All I’ve ever heard was that, unbeknownst to Google, the NSA was performing man-in-the-middle attacks on Google traffic when it traveled between Google’s data centers. Google has since encrypted that traffic

He’s referring, incorrectly, to the original news releases about the PRISM program, which is the program under Section 702 of the FISA Amendments Act, that allows the FISA Court to order companies hand over specific information to the NSA. In order to “facilitate” this, a list of nine companies set up systems by which they would upload that information to a local computer system that the NSA could then access directly.

Because some reporters noted that it gave the NSA “direct access” some interpreted it — incorrectly, as Blue does here — that the NSA had “direct access” to backroom servers for these nine tech companies, including Google. This was wrong. What it meant was that they had direct access to grab the specific information that was highlighted in a court order from the FISA court, reviewed by the lawyers at these tech companies, and for the content not challenged, uploaded to servers for the NSA (and FBI) to collect it.

Many of us have tremendous problems with this program, and contrary to what the commenter above claims, have spoken out against the 702 program and why it needs to be fixed. Such as here: https://www.bestnettech.com/articles/20140702/06315727755/privacy-civil-liberties-board-mostly-unconcerned-about-prism-backbone-tapping-nsa.shtml

But what is being discussed here, with AT&T is entirely different than PRISM or what the commenter thinks was revealed about Google and other tech companies. This goes WAY WAY WAY beyond that on multiple levels. First, this is voluntary and not based on a court order. Second, this is much broader in coverage, handling full upstream collections and not just targeted accounts and information. Third, AT&T has much greater access handling content and connections well beyond customers of AT&T thanks to its role with backbone/interconnection.

All of this has been explained before, but this particular commenter chooses to remain ignorant for reasons on s/he understands.

tqk (profile) says:

Re: Re:

I don’t care about Alfred (nobody does), but you’re insulting Batman by comparing NSA to him.

I take it you’ve never actually either read or seen any of the many portrayals done of Batman over the years.
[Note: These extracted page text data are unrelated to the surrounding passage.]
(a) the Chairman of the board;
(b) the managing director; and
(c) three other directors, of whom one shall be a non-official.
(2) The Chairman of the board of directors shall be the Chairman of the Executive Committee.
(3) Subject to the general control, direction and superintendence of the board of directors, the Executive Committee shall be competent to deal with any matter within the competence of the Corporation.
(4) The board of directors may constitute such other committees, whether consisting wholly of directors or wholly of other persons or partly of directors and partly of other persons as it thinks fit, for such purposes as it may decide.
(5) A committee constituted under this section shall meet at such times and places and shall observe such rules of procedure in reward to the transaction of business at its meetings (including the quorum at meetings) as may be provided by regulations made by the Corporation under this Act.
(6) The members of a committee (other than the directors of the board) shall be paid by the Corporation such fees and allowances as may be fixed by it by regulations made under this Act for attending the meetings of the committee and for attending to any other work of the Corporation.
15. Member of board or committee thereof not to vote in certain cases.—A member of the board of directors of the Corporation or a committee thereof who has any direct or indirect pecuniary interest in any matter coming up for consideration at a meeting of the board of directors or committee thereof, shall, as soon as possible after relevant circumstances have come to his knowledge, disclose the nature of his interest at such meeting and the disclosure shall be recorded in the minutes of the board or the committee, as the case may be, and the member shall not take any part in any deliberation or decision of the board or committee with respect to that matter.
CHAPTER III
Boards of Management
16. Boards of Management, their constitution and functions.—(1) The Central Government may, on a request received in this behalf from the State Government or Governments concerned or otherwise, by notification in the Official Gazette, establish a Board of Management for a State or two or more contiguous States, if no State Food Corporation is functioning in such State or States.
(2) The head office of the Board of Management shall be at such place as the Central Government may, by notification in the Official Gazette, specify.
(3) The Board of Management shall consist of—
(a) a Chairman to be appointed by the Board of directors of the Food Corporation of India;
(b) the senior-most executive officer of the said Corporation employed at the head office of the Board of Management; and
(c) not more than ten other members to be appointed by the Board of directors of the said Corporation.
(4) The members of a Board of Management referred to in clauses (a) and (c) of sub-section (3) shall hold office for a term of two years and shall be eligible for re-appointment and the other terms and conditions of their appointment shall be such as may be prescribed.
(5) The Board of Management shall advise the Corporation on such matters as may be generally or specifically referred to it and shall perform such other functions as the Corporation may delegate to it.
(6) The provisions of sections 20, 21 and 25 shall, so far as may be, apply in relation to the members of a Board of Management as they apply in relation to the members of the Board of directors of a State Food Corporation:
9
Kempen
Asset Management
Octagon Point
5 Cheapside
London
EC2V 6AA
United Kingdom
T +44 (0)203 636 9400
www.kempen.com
It’s always been an important part of the story line that he’s a vigilante, something that law enforcement has traditionally shied away from. You owe Alfred an apology too. He has never done anything wrong and has earned his place far more than many sidekicks or administrative supporters.

The NSA, on the other hand, isn’t even in the same league with vigilantes. It’s far more like that couple of tons of wood and metal on wheels rolling around and smashing into things at random below deck as its ship rocks with the ocean waves. You know, like partnering with damned near criminal businesses like AT&T.

I’ve got to wonder if they’re envious of the CIA’s infamous reputation and are now trying to catch up.

cypherspace (profile) says:

As we recently covered, ProPublica (in conjunction with the New York Times) published another set of documents exposing AT&T’s long-running position as Alfred to the NSA’s bulk collection Batman.

Actually I’d make the argument that AT&T is Lucius Fox. It makes alot more sense if you watched TDK and remember how they located Joker in the climax…(don’t take this too seriously!)